Assuming content like the following (based on your sample):
{"RomanCharacters":{"Alphabet": [ {"RecordId":"1","data":"data"},{"RecordId":"2","data":"data"},{"RecordId":"3","data":"data"},{"RecordId":"4","data":"data"},{"RecordId":"5","data":"data"} ] }}
You can easily reformat this to "prettify" it:
$ jq '.' < data.json
{
"RomanCharacters": {
"Alphabet": [
{
"RecordId": "1",
"data": "data"
},
{
"RecordId": "2",
"data": "data"
},
{
"RecordId": "3",
"data": "data"
},
{
"RecordId": "4",
"data": "data"
},
{
"RecordId": "5",
"data": "data"
}
]
}
}
And we can dig in to the data to retrieve only the records you're interested in (regardless of what they're wrapped in):
$ jq '.[][][]' < data.json
{
"RecordId": "1",
"data": "data"
}
{
"RecordId": "2",
"data": "data"
}
{
"RecordId": "3",
"data": "data"
}
{
"RecordId": "4",
"data": "data"
}
{
"RecordId": "5",
"data": "data"
}
This is much more readable, both by humans and by tools like awk which process content line-by-line. If you want to join your lines for processing per your question, the awk becomes much more simple:
$ jq '.[][][]' < data.json | awk '{printf("%s ",$0)} /}/{printf("\n")}'
{ "RecordId": "1", "data": "data" }
{ "RecordId": "2", "data": "data" }
{ "RecordId": "3", "data": "data" }
{ "RecordId": "4", "data": "data" }
{ "RecordId": "5", "data": "data" }
Or, as #peak suggested in comments, eliminate the awk portion of thie entirely by using jq's -c (compact output) option:
$ jq -c '.[][][]' < data.json
{"RecordId":"1","data":"data"}
{"RecordId":"2","data":"data"}
{"RecordId":"3","data":"data"}
{"RecordId":"4","data":"data"}
{"RecordId":"5","data":"data"}
Regarding perl: Try setting the input line separator $/ to }, like this:
#!/usr/bin/perl
$/= "},";
while (<>){
print "$_\n";
}'
or, as a one-liner:
$ perl -e '$/="},";while(<>){print "$_\n"}' sample.dat
Try using } as the record separator, e.g. in Perl:
perl -l -0175 -ne 'print $_, $/' < input
You might need to glue back lines containing only }.
This avoids the memory problem by not looking at the data as a single record, but may go too far the other way with respect to performance (processing a single character at a time).
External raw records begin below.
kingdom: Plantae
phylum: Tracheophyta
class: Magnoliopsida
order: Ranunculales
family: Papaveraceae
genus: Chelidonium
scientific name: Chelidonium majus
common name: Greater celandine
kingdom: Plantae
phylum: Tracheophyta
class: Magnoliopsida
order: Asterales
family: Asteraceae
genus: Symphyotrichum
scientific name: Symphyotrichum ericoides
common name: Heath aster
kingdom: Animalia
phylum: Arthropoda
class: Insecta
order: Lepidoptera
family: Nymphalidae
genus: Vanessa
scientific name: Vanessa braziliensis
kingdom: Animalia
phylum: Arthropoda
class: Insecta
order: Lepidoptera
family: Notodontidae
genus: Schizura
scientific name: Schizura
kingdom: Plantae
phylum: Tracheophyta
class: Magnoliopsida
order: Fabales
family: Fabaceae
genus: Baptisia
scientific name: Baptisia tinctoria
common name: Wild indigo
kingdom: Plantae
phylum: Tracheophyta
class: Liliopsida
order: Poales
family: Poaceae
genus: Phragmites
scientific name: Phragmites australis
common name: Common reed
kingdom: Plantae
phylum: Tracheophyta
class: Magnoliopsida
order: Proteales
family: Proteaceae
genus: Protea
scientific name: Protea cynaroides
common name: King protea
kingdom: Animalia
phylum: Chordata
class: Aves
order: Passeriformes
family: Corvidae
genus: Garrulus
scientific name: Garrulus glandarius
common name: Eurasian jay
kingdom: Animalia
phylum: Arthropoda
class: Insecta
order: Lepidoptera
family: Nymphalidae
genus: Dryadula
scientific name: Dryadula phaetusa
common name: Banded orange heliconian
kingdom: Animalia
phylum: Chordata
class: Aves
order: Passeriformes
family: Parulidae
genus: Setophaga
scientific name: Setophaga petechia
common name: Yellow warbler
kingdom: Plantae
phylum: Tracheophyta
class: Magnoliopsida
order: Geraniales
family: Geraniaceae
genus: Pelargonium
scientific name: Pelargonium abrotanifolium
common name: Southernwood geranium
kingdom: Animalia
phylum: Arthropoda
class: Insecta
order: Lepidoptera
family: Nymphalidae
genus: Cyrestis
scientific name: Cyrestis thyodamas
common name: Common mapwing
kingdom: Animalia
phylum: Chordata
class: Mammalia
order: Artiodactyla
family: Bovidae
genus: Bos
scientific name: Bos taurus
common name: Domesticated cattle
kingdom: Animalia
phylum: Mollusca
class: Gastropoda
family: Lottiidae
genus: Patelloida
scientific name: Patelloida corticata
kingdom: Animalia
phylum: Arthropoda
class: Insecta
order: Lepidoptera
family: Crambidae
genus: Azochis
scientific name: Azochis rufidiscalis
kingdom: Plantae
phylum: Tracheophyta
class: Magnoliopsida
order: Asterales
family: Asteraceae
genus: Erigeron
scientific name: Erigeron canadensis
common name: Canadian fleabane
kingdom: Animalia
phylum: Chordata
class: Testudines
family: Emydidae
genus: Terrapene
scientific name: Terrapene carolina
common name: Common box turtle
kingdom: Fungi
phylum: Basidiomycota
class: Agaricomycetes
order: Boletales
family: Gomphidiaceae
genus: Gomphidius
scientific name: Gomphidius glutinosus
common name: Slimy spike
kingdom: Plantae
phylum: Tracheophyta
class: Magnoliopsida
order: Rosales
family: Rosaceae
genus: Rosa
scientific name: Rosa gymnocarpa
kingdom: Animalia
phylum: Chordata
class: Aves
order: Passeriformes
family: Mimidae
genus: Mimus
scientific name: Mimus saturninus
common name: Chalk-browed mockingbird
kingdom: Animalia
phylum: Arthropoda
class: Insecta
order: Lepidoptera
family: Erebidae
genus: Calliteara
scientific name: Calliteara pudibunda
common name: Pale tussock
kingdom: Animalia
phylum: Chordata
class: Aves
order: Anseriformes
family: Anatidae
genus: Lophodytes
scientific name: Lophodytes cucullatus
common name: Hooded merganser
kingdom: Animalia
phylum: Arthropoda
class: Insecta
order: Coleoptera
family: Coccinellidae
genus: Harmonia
Also note that it requires gawk for the built-in RT variable (value of the current record separator):
$ cat j.awk
BEGIN { RS="[[:print:]]" }
RT == "{" { bal++}
RT == "}" { bal-- }
{ printf "%s", RT }
RT == "," && bal == 2 { print "" }
END { print "" }
$ gawk -f j.awk j.txt
{"RomanCharacters":{"Alphabet":[{"RecordId":"1",...]},
{"RecordId":"2",...},
{"RecordId":"3",...},
{"RecordId":"4",...},
{"RecordId":"5",...} }}
Using the sample data provided here (the one that begins with {Accounts:{Customer... ), the solution to this problem is one that reads in the file and as it is reading it is counting the number of delimiters defined in $/. For every count of 10,000 delimiters, it will write out to a new file. And for each delimiter found, it gives it a new line. Here is how the script looks like:
#!/usr/bin/perl
$base="/home/dat789/incoming";
#$_="sample.dat";
$/= "}]},"; # delimiter to find and insert new line after
$n = 0;
$match="";
$filecount=0;
$recsPerFile=10000; # set number of records in a file
print "Processing " . $_ ."\n";
while (<>){
if ($n < $recsPerFile) {
$match=$match.$_."\n";
$n++;
print "."; #This is so that we'd know it has done something
}
else {
my $newfile="partfile".$recsPerFile."-".$filecount . ".dat";
open ( OUTPUT,'>', $newfile );
print OUTPUT $match;
$match="";
$filecount++;
$n=0;
print "Wrote file " . $newfile . "\n";
}
}
print "Finished\n\n";
I've used this script against the big 2.8 GB file where it's content is an unformatted one-liner JSON. The resulting output files would be missing the correct JSON headers and footers but this can be easily fixed.
Thank you so much guys for contributing!